Data to examine:
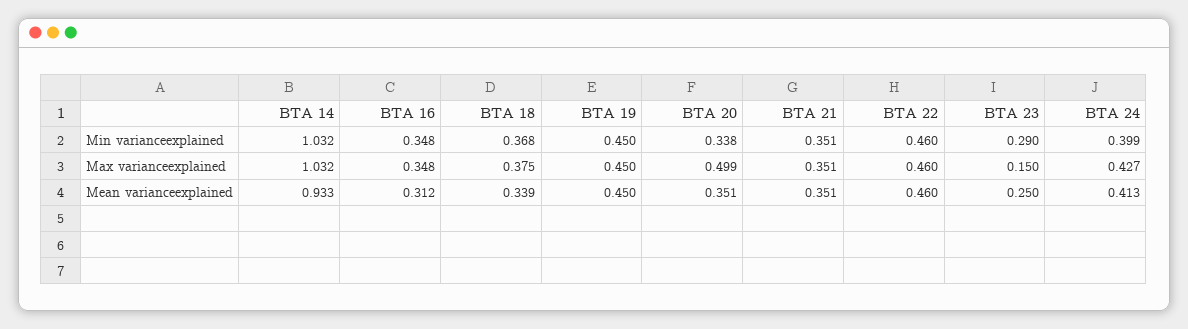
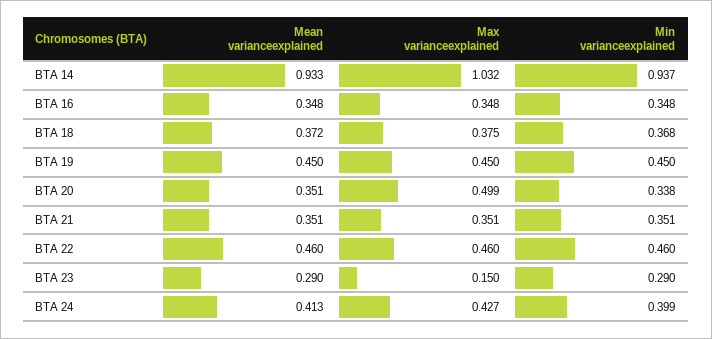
  {
    "BTA 14": {
-     "Min varianceexplained": 1.032,
+     "Min varianceexplained": 0.937,
      "Max varianceexplained": 1.032,
      "Mean varianceexplained": 0.933
    },
    "BTA 16": {
      "Min varianceexplained": 0.348,
      "Max varianceexplained": 0.348,
-     "Mean varianceexplained": 0.312
+     "Mean varianceexplained": 0.348
    },
    "BTA 18": {
      "Min varianceexplained": 0.368,
      "Max varianceexplained": 0.375,
-     "Mean varianceexplained": 0.339
+     "Mean varianceexplained": 0.372
    },
    "BTA 19": {
      "Min varianceexplained": 0.45,
      "Max varianceexplained": 0.45,
      "Mean varianceexplained": 0.45
    },
    "BTA 20": {
      "Min varianceexplained": 0.338,
      "Max varianceexplained": 0.499,
      "Mean varianceexplained": 0.351
    },
    "BTA 21": {
      "Min varianceexplained": 0.351,
      "Max varianceexplained": 0.351,
      "Mean varianceexplained": 0.351
    },
    "BTA 22": {
      "Min varianceexplained": 0.46,
      "Max varianceexplained": 0.46,
      "Mean varianceexplained": 0.46
    },
    "BTA 23": {
      "Min varianceexplained": 0.29,
      "Max varianceexplained": 0.15,
-     "Mean varianceexplained": 0.25
+     "Mean varianceexplained": 0.29
    },
    "BTA 24": {
      "Min varianceexplained": 0.399,
      "Max varianceexplained": 0.427,
      "Mean varianceexplained": 0.413
    }
  }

About this exercise:
In the lines above, find the word "Mean" and copy each line that contains it.

Result:
      "Mean varianceexplained": 0.933
-     "Mean varianceexplained": 0.312
+     "Mean varianceexplained": 0.348
-     "Mean varianceexplained": 0.339
+     "Mean varianceexplained": 0.372
      "Mean varianceexplained": 0.45
      "Mean varianceexplained": 0.351
      "Mean varianceexplained": 0.351
      "Mean varianceexplained": 0.46
-     "Mean varianceexplained": 0.25
+     "Mean varianceexplained": 0.29
      "Mean varianceexplained": 0.413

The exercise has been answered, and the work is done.